Presided over by S. Niger, the conference listened to addresses on various problems in Jewish life delivered by some 15 experts on sociology, economics, history, literature and pedagogy. The speakers included Dr. M. Weinreich, sociologist and director of the Yiddish Scientific Institute; Dr. Jacob Shatzki, historian; Dr. Paul Romanoff, curator of the Museum of the Jewish Theological Seminary; Dr. H. Frank, economist; Dr. A. Menes, one of the editors of the Yiddish Encyclopedia, and Elihu Cherikower, head of the historical department at the Institute.

Prof. Cohen said that whatever the outcome of the war, Jews in Europe would seek to emigrate overseas. Relief work alone will not meet the needs of Europe an, Jewry after the war, he said. He expressed doubt as to whether the Jewish problem in the Soviet Union had actually been solved and whether the five million Jews on Soviet soil were actually safe, now that the Soviet Government was following a policy of giving in to Nazi Germany on many important issues.

The audience of more than 1,500 persons who heard Prof. Cohen’s address also heard his views on the role which Yiddish as a language played in the past and its fate in the future. “Yiddish has been useful to the Jews for the last 800 years, but now Yiddish is a luxury while English is a necessity,” Prof. Cohen said.

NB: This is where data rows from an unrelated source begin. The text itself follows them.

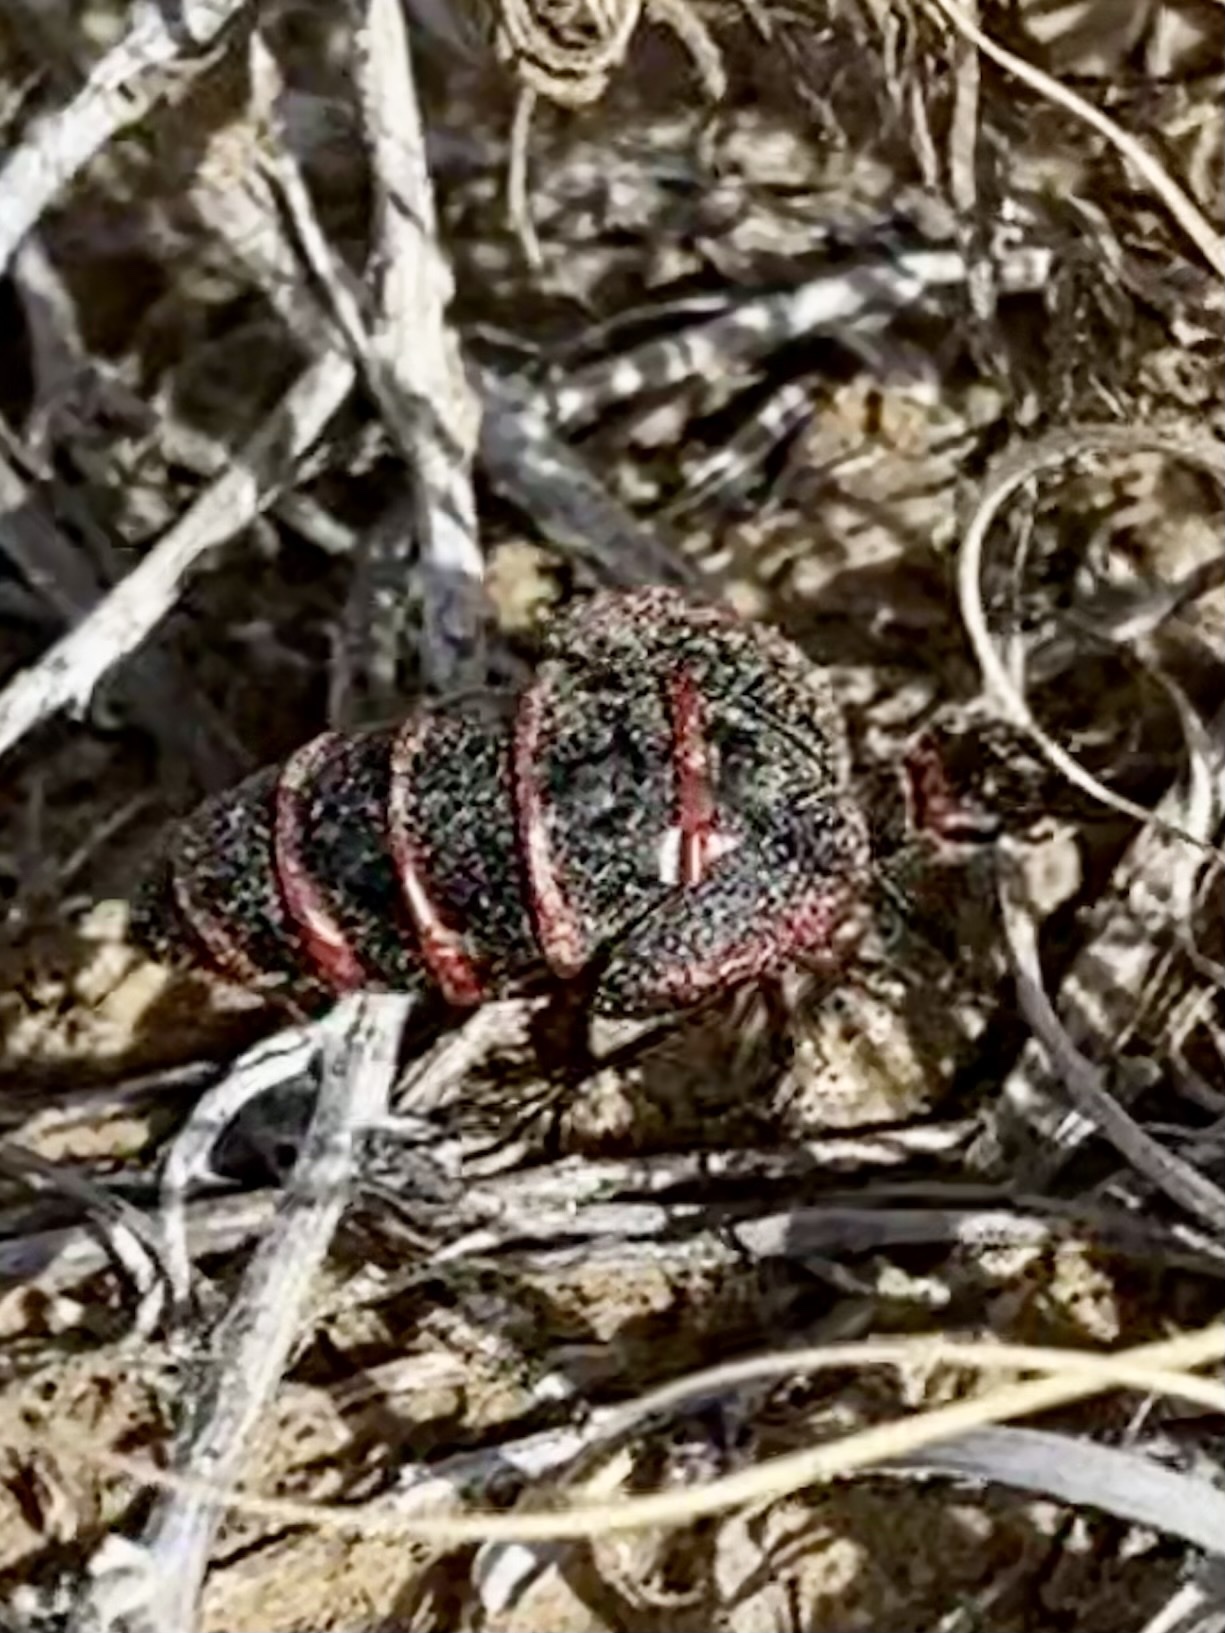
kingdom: Animalia
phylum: Arthropoda
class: Insecta
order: Coleoptera
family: Meloidae
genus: Megetra
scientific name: Megetra vittata
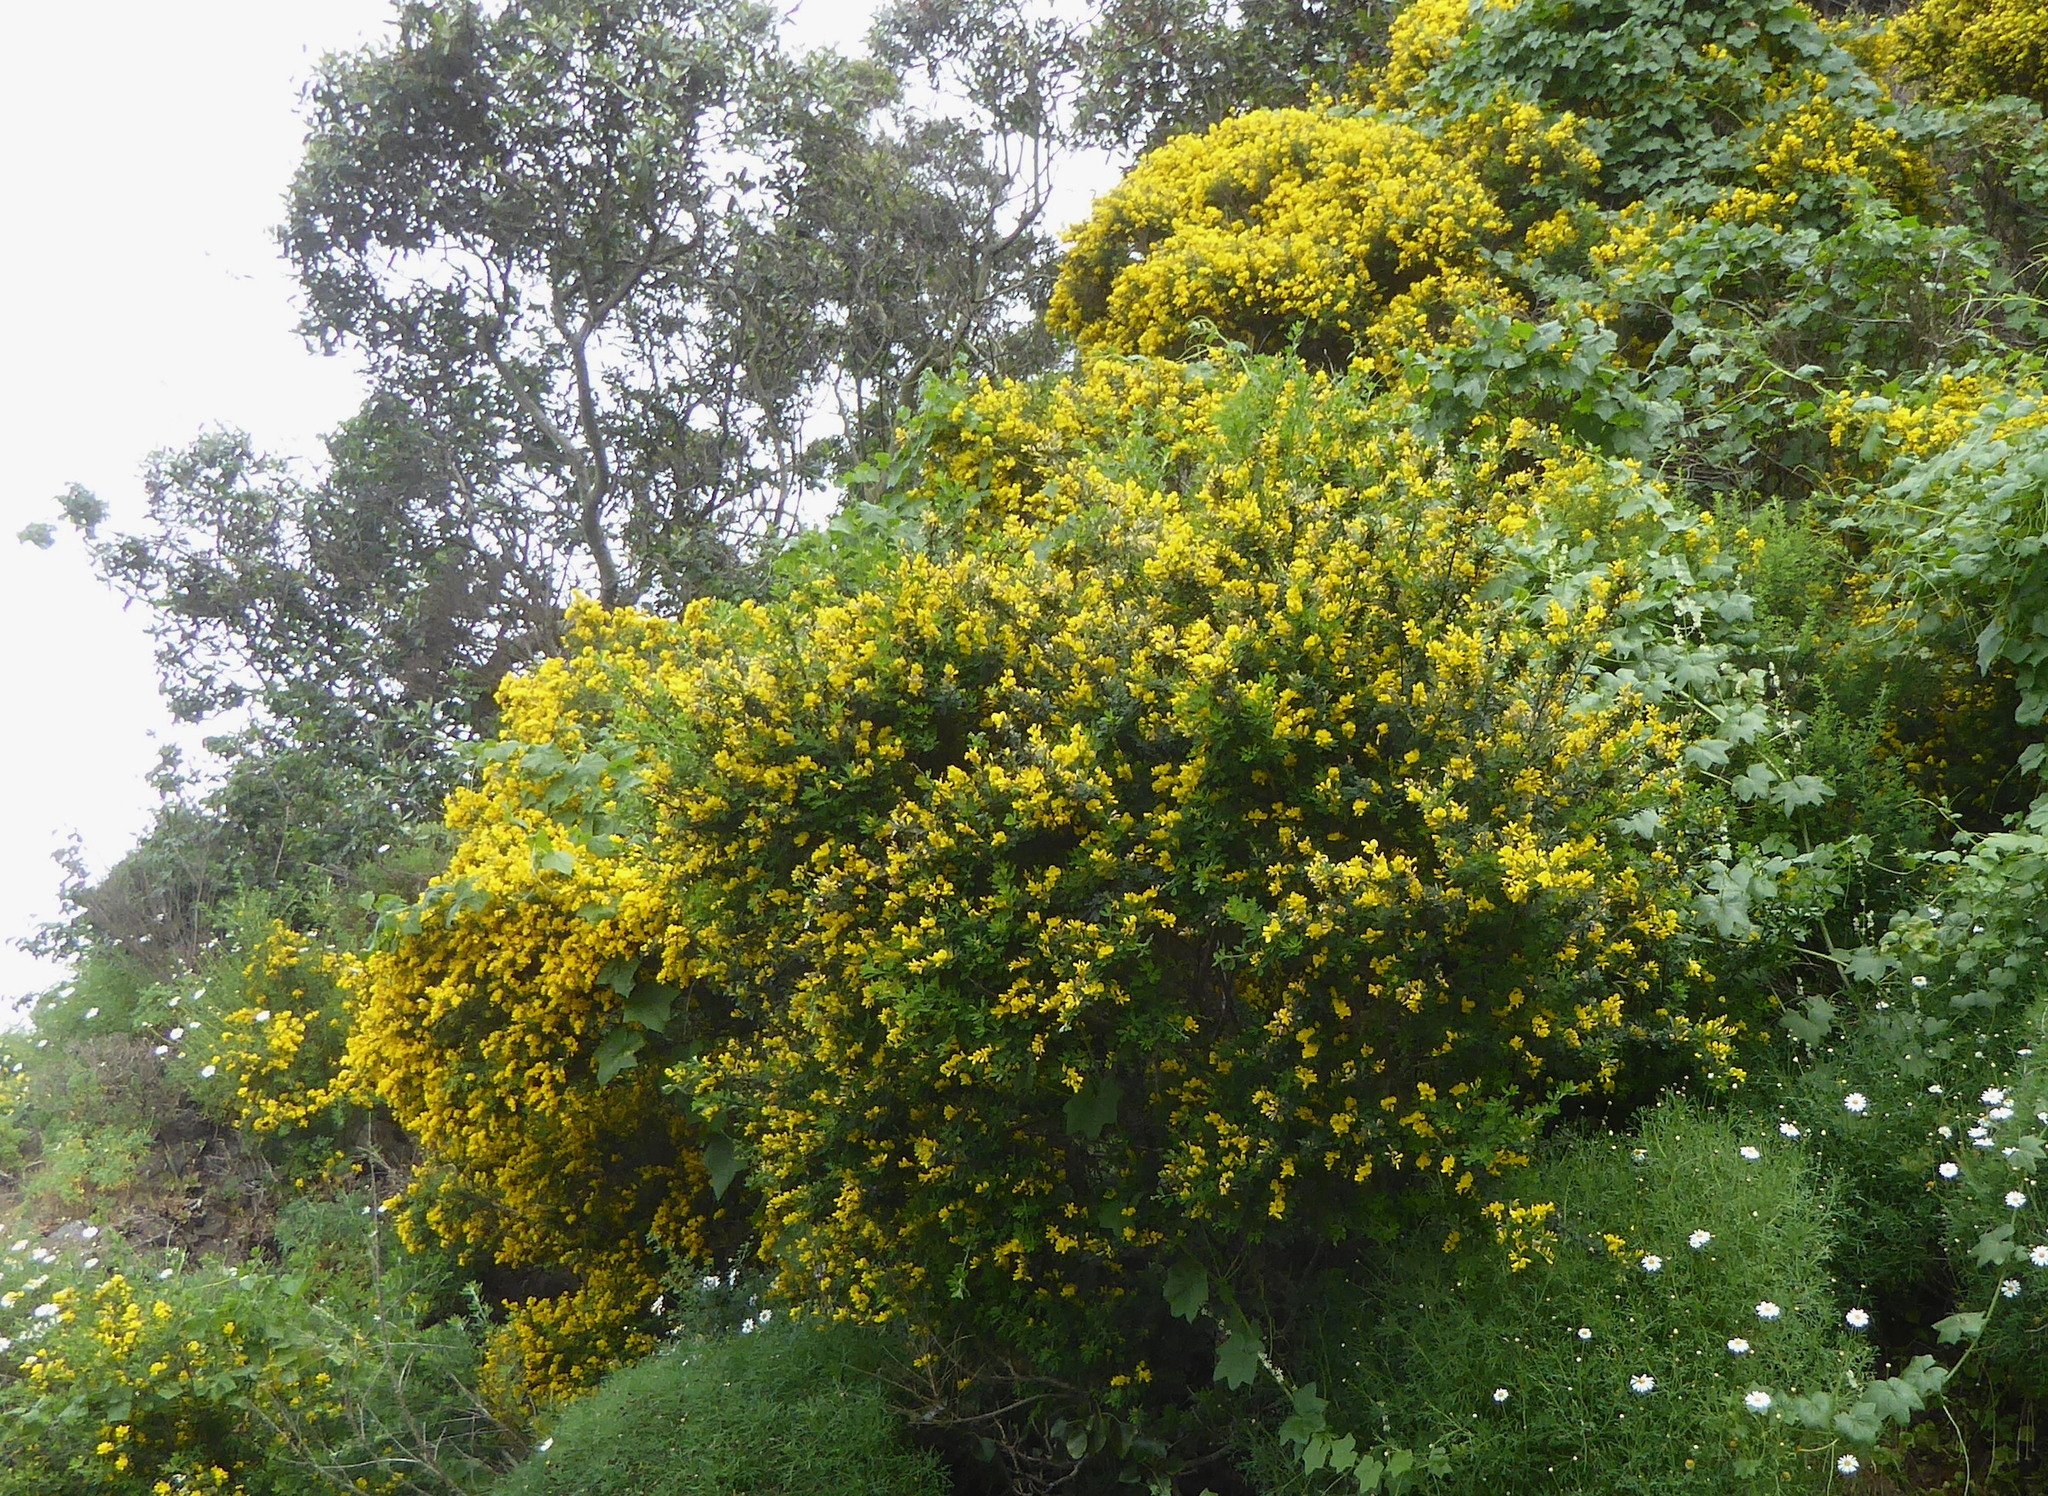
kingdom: Plantae
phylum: Tracheophyta
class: Magnoliopsida
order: Fabales
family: Fabaceae
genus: Genista
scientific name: Genista monspessulana
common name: Montpellier broom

Dr. Weinreich discussed the transfer to New York of the institute’s world head-quarters following seizure of the Wilno quarters by the Soviet authorities. He thanked the Jewish Labor Committee for making it possible for many active members of the institute to come from Europe to the United States.

New light on some sculptures by Leonardo Da Vinci and Giofrancesco Rustici, based upon the finding of Hebrew inscriptions and their content on the statues themselves, was presented by Dr. Romanoff.